Task:
Whenever a line in the records below holds the string "meilleur", include it in the count, and state the number alone.

Extracted page text data:

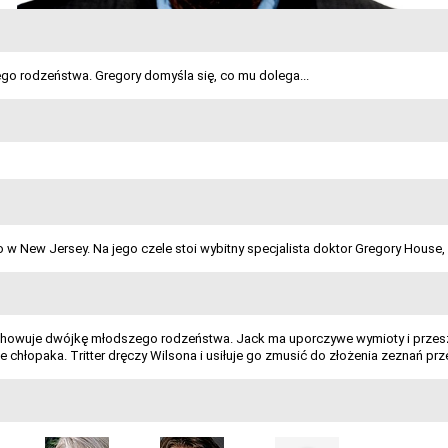
ego rodzeństwa. Gregory domyśla się, co mu dolega...
 w New Jersey. Na jego czele stoi wybitny specjalista doktor Gregory House,
 wychowuje dwójkę młodszego rodzeństwa. Jack ma uporczywe wymioty i przesz
e chłopaka. Tritter dręczy Wilsona i usiłuje go zmusić do złożenia zeznań pr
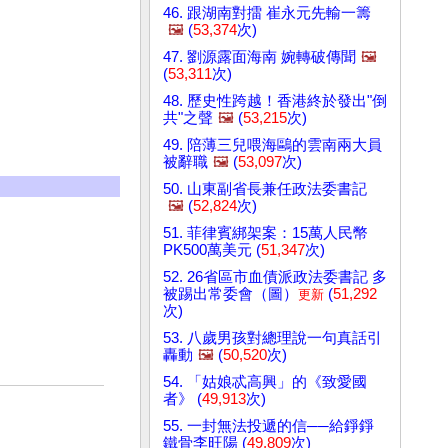
46. 跟湖南對擂 崔永元先輸一籌
🖼️
(
53,374
次)
47. 劉源露面海南 婉轉破傳聞
🖼️
(
53,311
次)
48. 歷史性跨越！香港終於發出"倒
共"之聲
🖼️
(
53,215
次)
49. 陪薄三兒喂海鷗的雲南兩大員
被辭職
🖼️
(
53,097
次)
50. 山東副省長兼任政法委書記
🖼️
(
52,824
次)
51. 菲律賓綁架案：15萬人民幣
PK500萬美元 (
51,347
次)
52. 26省區市血債派政法委書記 多
被踢出常委會（圖）
(
51,292
更新
次)
53. 八歲男孩對總理說一句真話引
轟動
🖼️
(
50,520
次)
54. 「姑娘忒高興」的《致愛國
者》 (
49,913
次)
55. 一封無法投遞的信──給錚錚
鐵骨李旺陽 (
49,809
次)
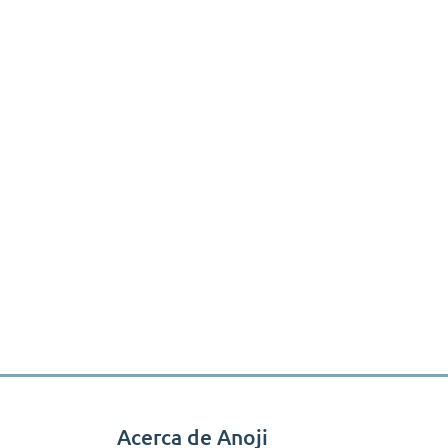
Acerca de Anoji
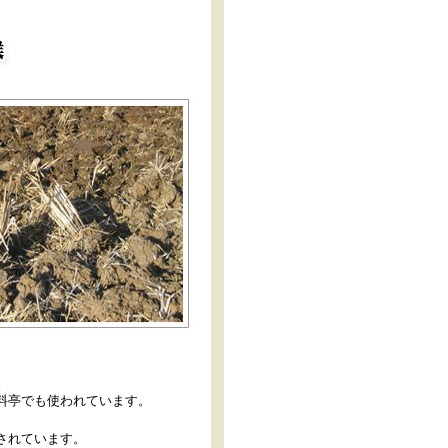
。
料亭でも使われています。
されています。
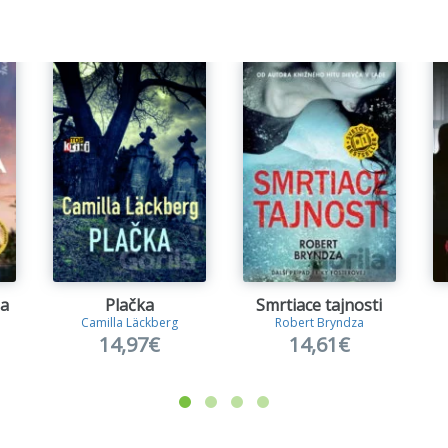
la
Plačka
Smrtiace tajnosti
Camilla Läckberg
Robert Bryndza
14,97€
14,61€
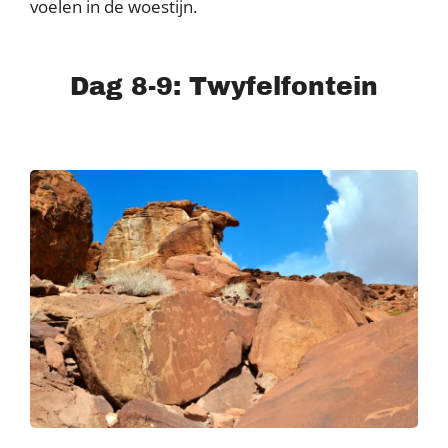
voelen in de woestijn.
Dag 8-9: Twyfelfontein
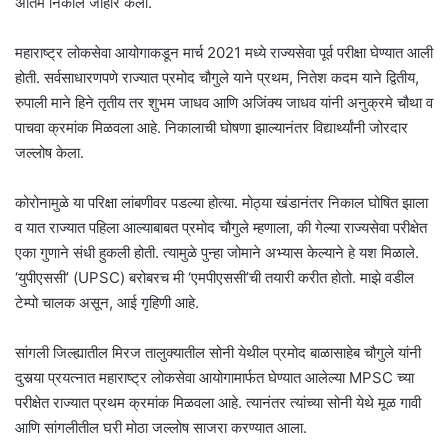
अंतिम निकाल जाहीर केला.
महाराष्ट्र लोकसेवा आयोगाकडून मार्च 2021 मध्ये राज्यसेवा पूर्व परीक्षा घेण्यात आली
होती. सर्वसाधारणपणे राज्यात प्रमोद चौगुले याने प्रथम, नितेश कदम याने द्वितीय,
रुपाली माने हिने तृतीय तर शुभम जाधव आणि अजिंक्य जाधव यांनी अनुक्रमे चौथा व
पाचवा क्रमांक मिळवला आहे. निकालाची घोषणा झाल्यानंतर विद्यार्थ्यांनी जोरदार
जल्लोष केला.
कोरोनामुळे या परिक्षा लांबणीवर पडल्या होत्या. मोठ्या खंडानंतर निकाल घोषित झाला
व यात राज्यात पहिला आल्याबाबत प्रमोद चौगुले म्हणाला, की गेल्या राज्यसेवा परीक्षेत
एका गुणाने संधी हुकली होती. त्यामुळे पुन्हा जोमाने अभ्यास केल्याने हे यश मिळाले.
‘युपीएससी’ (UPSC) बरोबरच मी ‘एमपीएससी’ची तयारी करीत होतो. माझे वडील
टेम्पो चालक असून, आई गृहिणी आहे.
सांगली जिल्ह्यातील मिरज तालुक्यातील सोनी येथील प्रमोद बाळासाहेब चौगुले यांनी
दुसर्‍या प्रयत्नात महाराष्ट्र लोकसेवा आयोगामार्फत घेण्यात आलेल्या MPSC च्या
परीक्षेत राज्यात प्रथम क्रमांक मिळवला आहे. त्यानंतर त्यांच्या सोनी येथे मूळ गावी
आणि सांगलीतील घरी मोठा जल्लोष साजरा करण्यात आला.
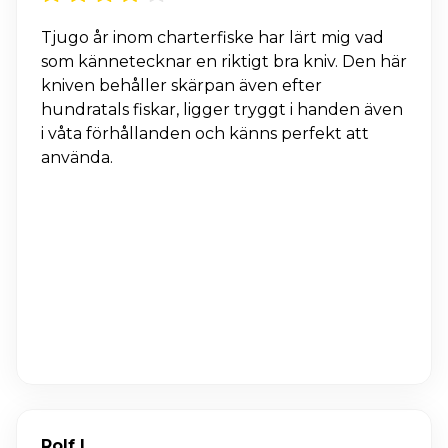
Tjugo år inom charterfiske har lärt mig vad
som kännetecknar en riktigt bra kniv. Den här
kniven behåller skärpan även efter
hundratals fiskar, ligger tryggt i handen även
i våta förhållanden och känns perfekt att
använda.
Rolf L.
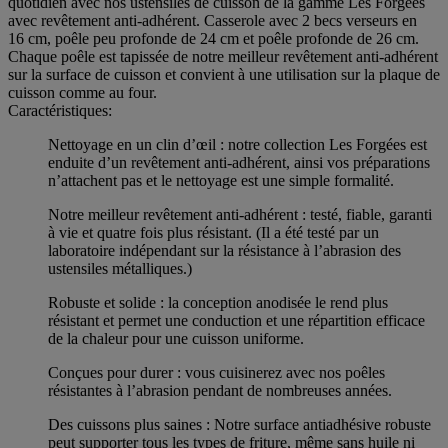
quotidien avec nos ustensiles de cuisson de la gamme Les Forgées
avec revêtement anti-adhérent. Casserole avec 2 becs verseurs en
16 cm, poêle peu profonde de 24 cm et poêle profonde de 26 cm.
Chaque poêle est tapissée de notre meilleur revêtement anti-adhérent
sur la surface de cuisson et convient à une utilisation sur la plaque de
cuisson comme au four.
Caractéristiques:
Nettoyage en un clin d’œil : notre collection Les Forgées est
enduite d’un revêtement anti-adhérent, ainsi vos préparations
n’attachent pas et le nettoyage est une simple formalité.
Notre meilleur revêtement anti-adhérent : testé, fiable, garanti
à vie et quatre fois plus résistant. (Il a été testé par un
laboratoire indépendant sur la résistance à l’abrasion des
ustensiles métalliques.)
Robuste et solide : la conception anodisée le rend plus
résistant et permet une conduction et une répartition efficace
de la chaleur pour une cuisson uniforme.
Conçues pour durer : vous cuisinerez avec nos poêles
résistantes à l’abrasion pendant de nombreuses années.
Des cuissons plus saines : Notre surface antiadhésive robuste
peut supporter tous les types de friture, même sans huile ni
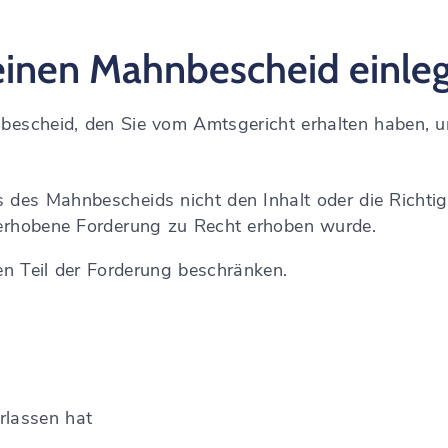
einen Mahnbescheid einle
bescheid, den Sie vom Amtsgericht erhalten haben, u
ss des Mahnbescheids nicht den Inhalt oder die Richti
 erhobene Forderung zu Recht erhoben wurde.
n Teil der Forderung beschränken.
rlassen hat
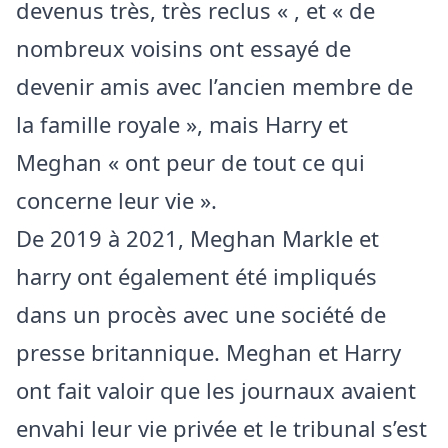
devenus très, très reclus « , et « de
nombreux voisins ont essayé de
devenir amis avec l’ancien membre de
la famille royale », mais Harry et
Meghan « ont peur de tout ce qui
concerne leur vie ».
De 2019 à 2021, Meghan Markle et
harry ont également été impliqués
dans un procès avec une société de
presse britannique. Meghan et Harry
ont fait valoir que les journaux avaient
envahi leur vie privée et le tribunal s’est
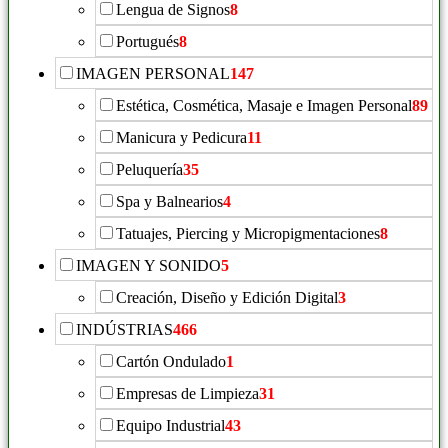
Lengua de Signos
8
Portugués
8
IMAGEN PERSONAL
147
Estética, Cosmética, Masaje e Imagen Personal
89
Manicura y Pedicura
11
Peluquería
35
Spa y Balnearios
4
Tatuajes, Piercing y Micropigmentaciones
8
IMAGEN Y SONIDO
5
Creación, Diseño y Edición Digital
3
INDÚSTRIAS
466
Cartón Ondulado
1
Empresas de Limpieza
31
Equipo Industrial
43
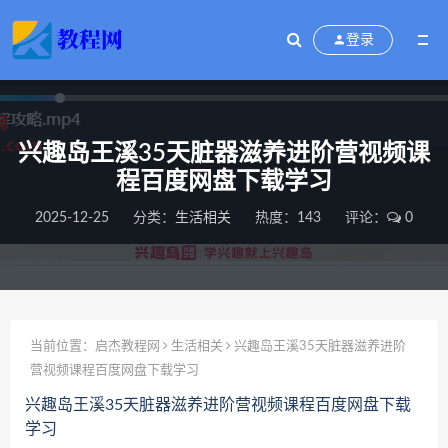
登录
兴趣岛王溪35天脏器滋养进阶营视频课
程百度网盘下载学习
2025-12-25
分类：
生活相关
热度：143
评论：
0
当前位置：
启杰教程网
生活相关
兴趣岛王溪35天脏器滋养进阶
营视频课程百度网盘下载学习
兴趣岛王溪35天脏器滋养进阶营视频课程百度网盘下载
学习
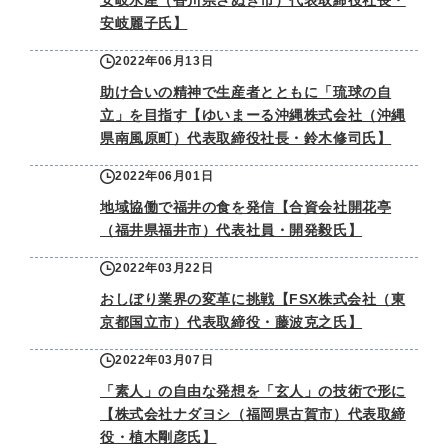
安岐水産（香川県さぬき市）代表取締役社長・
安岐麗子氏】
2022年06月13日
助け合いの精神で生産者とともに「琉球の自
立」を目指す【ゆいまーる沖縄株式会社（沖縄
県南風原町）代表取締役社長・鈴木修司氏】
2022年06月01日
地域協働で福井の食を発信【合資会社開花亭
（福井県福井市）代表社員・開発毅氏】
2022年03月22日
おしぼり業界の変革に挑戦【FSX株式会社（東
京都国立市）代表取締役・藤波克之氏】
2022年03月07日
「素人」の自由な発想を「玄人」の技術で形に
【株式会社ナダヨシ（福岡県古賀市）代表取締
役・植木剛彦氏】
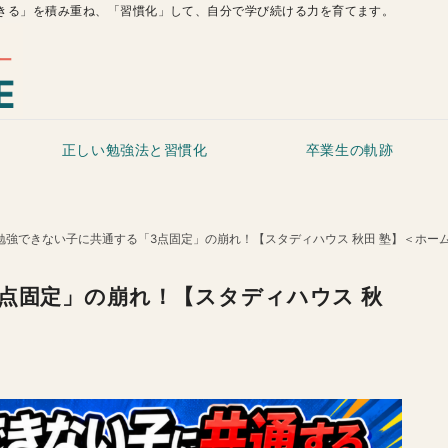
きる」を積み重ね、「習慣化」して、自分で学び続ける力を育てます。
正しい勉強法と習慣化
卒業生の軌跡
勉強できない子に共通する「3点固定」の崩れ！【スタディハウス 秋田 塾】＜ホーム
点固定」の崩れ！【スタディハウス 秋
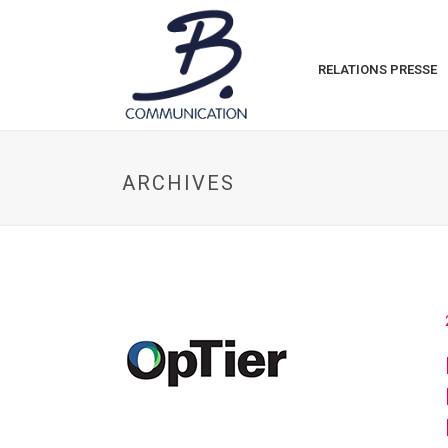
RELATIONS PRESSE
ARCHIVES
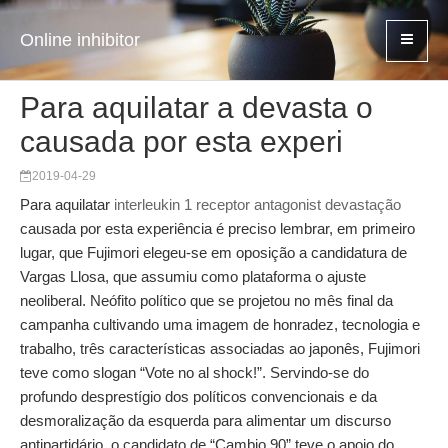
Online inhibitor
Para aquilatar a devasta o
causada por esta experi
2019-04-29
Para aquilatar
interleukin 1 receptor antagonist devastação
causada por esta experiência é preciso lembrar, em primeiro
lugar, que Fujimori elegeu‐se em oposição a candidatura de
Vargas Llosa, que assumiu como plataforma o ajuste
neoliberal. Neófito político que se projetou no mês final da
campanha cultivando uma imagem de honradez, tecnologia e
trabalho, três características associadas ao japonês, Fujimori
teve como slogan “Vote no al shock!”. Servindo‐se do
profundo desprestígio dos políticos convencionais e da
desmoralização da esquerda para alimentar um discurso
antipartidário, o candidato de “Cambio 90” teve o apoio do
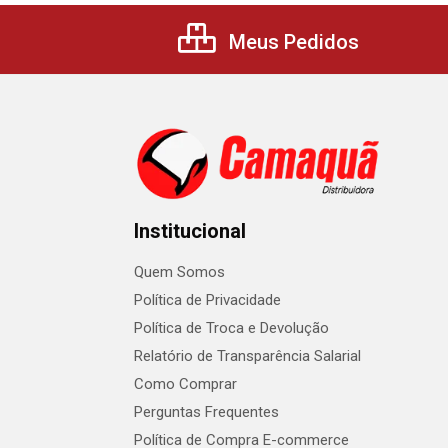
Meus Pedidos
Institucional
Quem Somos
Política de Privacidade
Política de Troca e Devolução
Relatório de Transparência Salarial
Como Comprar
Perguntas Frequentes
Política de Compra E-commerce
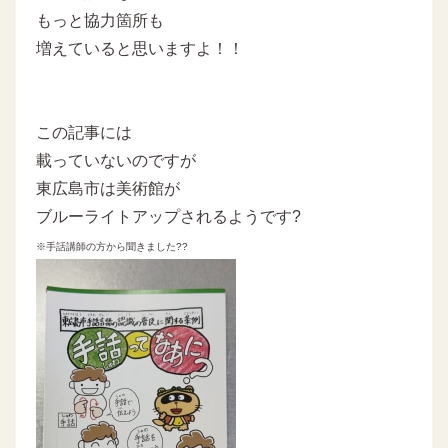
もっと協力箇所も
増えていると思いますよ！！
この記事には
載っていないのですが
東広島市は美術館が
ブルーライトアップされるようです?
※手話講師の方から聞きました??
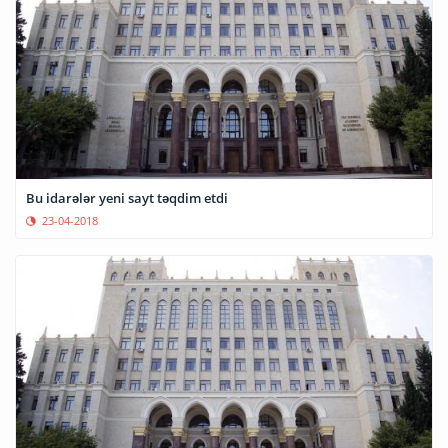
Bu idarələr yeni sayt təqdim etdi
23-04-2018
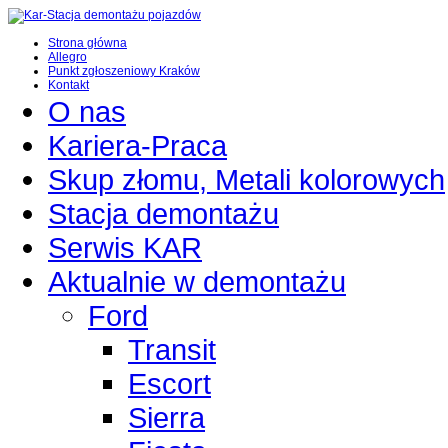
Strona główna
Allegro
Punkt zgłoszeniowy Kraków
Kontakt
O nas
Kariera-Praca
Skup złomu, Metali kolorowych
Stacja demontażu
Serwis KAR
Aktualnie w demontażu
Ford
Transit
Escort
Sierra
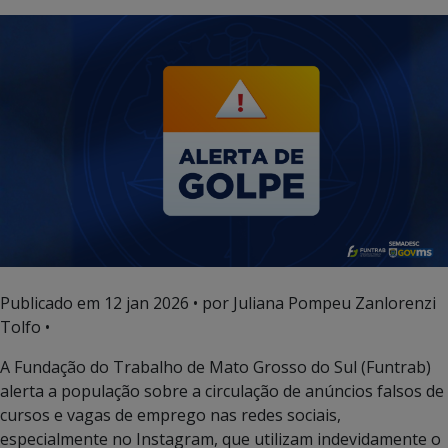
Publicado em
12 jan 2026
• por Juliana Pompeu Zanlorenzi
Tolfo •
A Fundação do Trabalho de Mato Grosso do Sul (Funtrab)
alerta a população sobre a circulação de anúncios falsos de
cursos e vagas de emprego nas redes sociais,
especialmente no Instagram, que utilizam indevidamente o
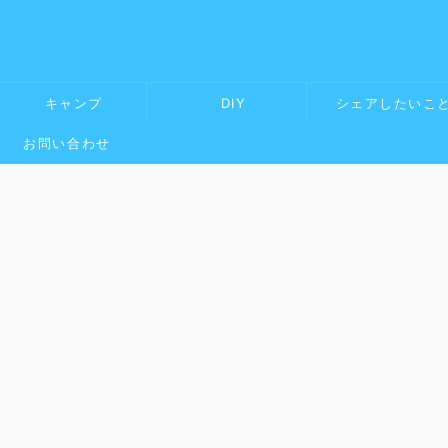
キャンプ
DIY
シェアしたいこ
お問い合わせ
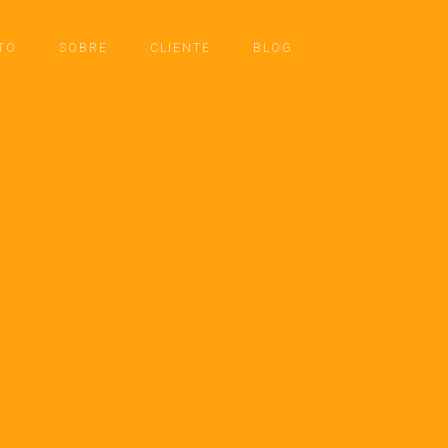
TO
SOBRE
CLIENTE
BLOG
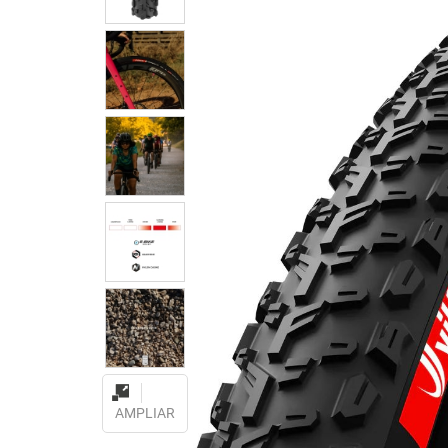
AMPLIAR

Reply to the exercise:
2